Integrate optional speed and memory improvements by token merging (via dbolya/tomesd)#9256
Conversation
|
amazing one thanks. can i somehow subscribe this and get notified when merged? |
|
the ratio thingy should be in prompt itself not as command arg, restarting ui to change the ratio will be unconvenient |
|
When I tried it (with the extension, not this PR) I couldn't use LORAs with it enabled. Does this PR fix that bug? |
I will see what everyone thinks. There are also other options from tomesd that could be included. I think it probably fits best as a separate set of options within the settings tab. Changing options for tomesd isn't an instant change like with say the batch size slider.
It's in the ballpark. According to table 4 in the paper that I linked, the author achieves a ~46% speedup using a ratio of 0.5. The effect is dependent upon the amount of tokens used, and it is noted that it is less effective on smaller resolutions in section 5. Not knowing your exact generation settings, I think that your speedup probably does fall within expectations. |
Is this the extension you're referring to? I hadn't seen this extension before making this PR but, at least for the loras I have tried, they seem to load like normal. |
|
with an AMD RX 6900 XT, torch: 2.1.0.dev20230317+rocm5.4.2, using --opt-sdp-attention, generating 768x768 image, euler a, 20 steps I went from 3.34 it/s to 5.44it/s Loras seem to work fine, vram usage seems halved so I can do 1024x1024 without OOM issues now. |
|
Would it be better to use |
Yes, I will change that. |
It probably can't be part of the prompt because the logic is applied during model loading. However, personally I think it should be a setting rather than a command arg so that like @2blackbar said, we can change it without restarting. Thoughts? |
I think I will probably add it to the settings area and have the ratio setting there just override the |
i'd actually suggest the opposite - cmdline flags typically override settings. so use settings as default and override from cmdline (although i don't think cmdline is necessary at all if we have settings). |
Sorry, I worded that poorly. I meant that I will override the default ratio setting of 0.5. |
|
I commented in the discussion thread, but reposting it here for visibility: Hi, original author here.

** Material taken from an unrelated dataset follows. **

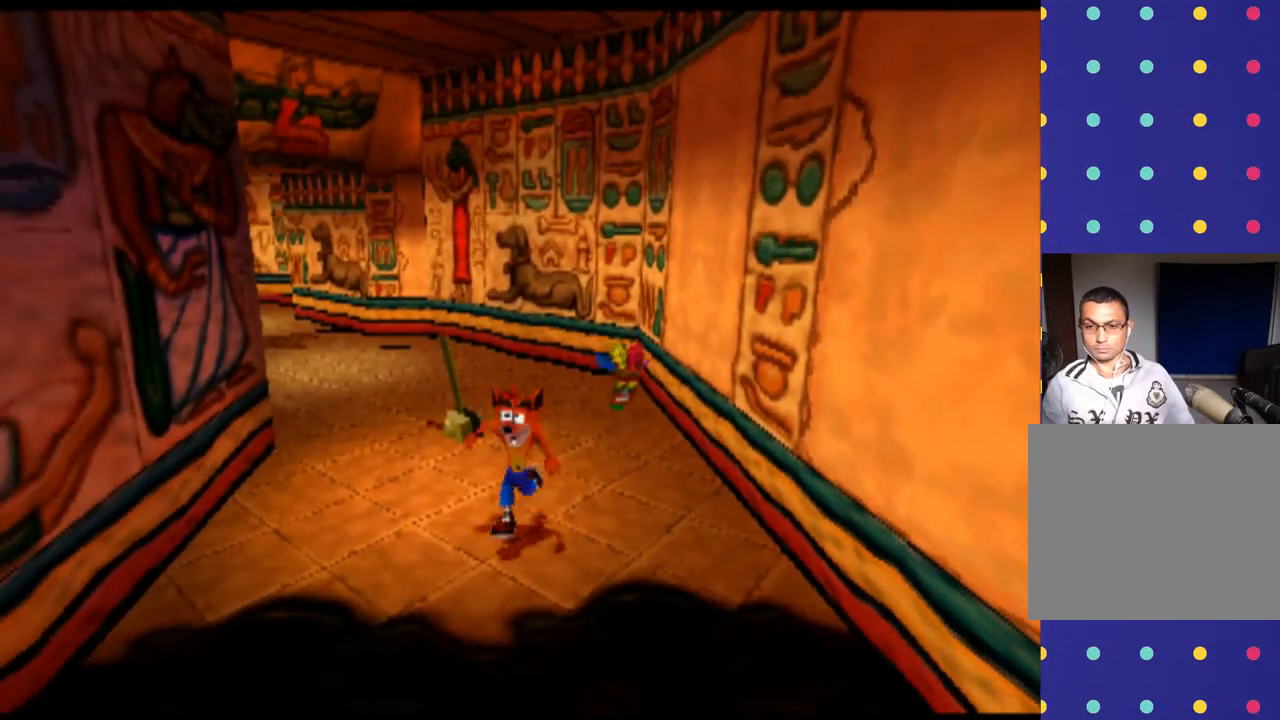
{"buttons": [], "left_stick": "down", "events": [[133, "left_stick", "down"]]}
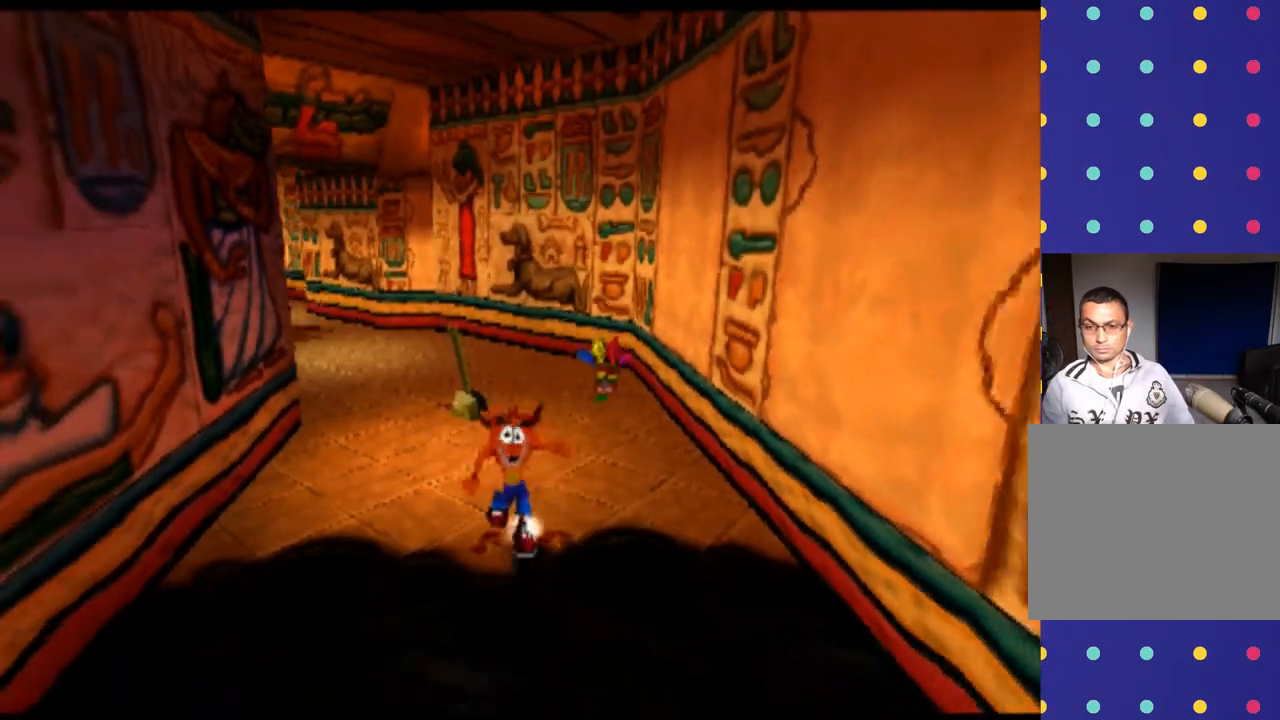
{"buttons": [], "left_stick": "down", "events": []}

Some quick suggestions:
Note that the tome patch can be applied right before generation just fine, it doesn't need to be on model load. Applying the patch is free (it just sets some class variables) and it can be applied any number of times to the same model without adverse effects (e.g., to change the parameters). The way I implemented it for testing was in the txt2img processing function, right before sampling. I think the best way to implement it would be to add one of those boxes under the generation parameters, like the controlnet plugin. |
Tome increases sampling speed at the expense of quality.

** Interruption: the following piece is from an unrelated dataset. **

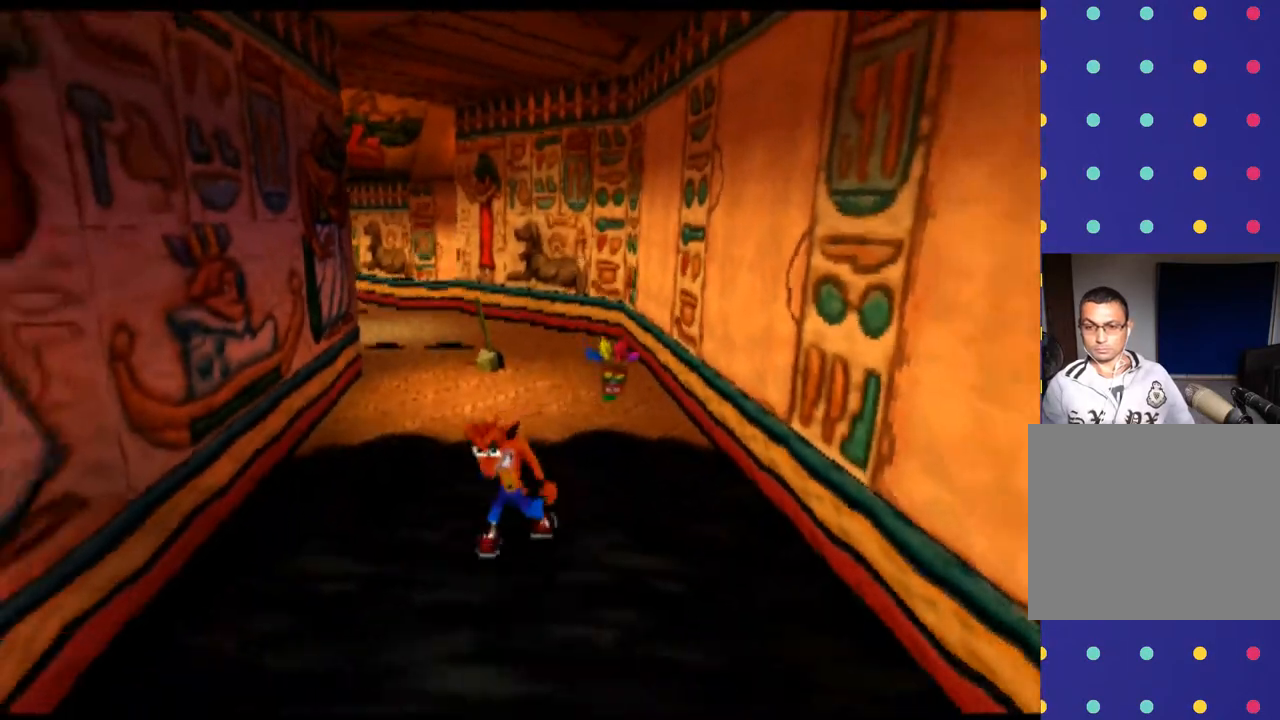
{"buttons": [], "left_stick": "down", "events": []}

I haven't used them before, but another option might be to use a code component? I think if we put an 'advanced tweaking' toggle in the token merging settings section for it, that might be a good compromise. It would clean things so that only the ratio slider would need to be primarily displayed. Then, the box could be toggled visible for those that want it to be. For those that do want to tinker with tomesd, it offers them the full palette of options and should transparently allow them to tinker with any options you add upstream in the future. |
Hmm that could work. Another option is if I add a "settings string" option to the For instance, the default settings would be: |
|
what's the reason for installer from also, why note "compatible with xformers"? note something that is not working as expected, not general positives. |
Will change.
I think for such general speedups users expect that they won't stack. Swapping from args to settings though, it could make more sense.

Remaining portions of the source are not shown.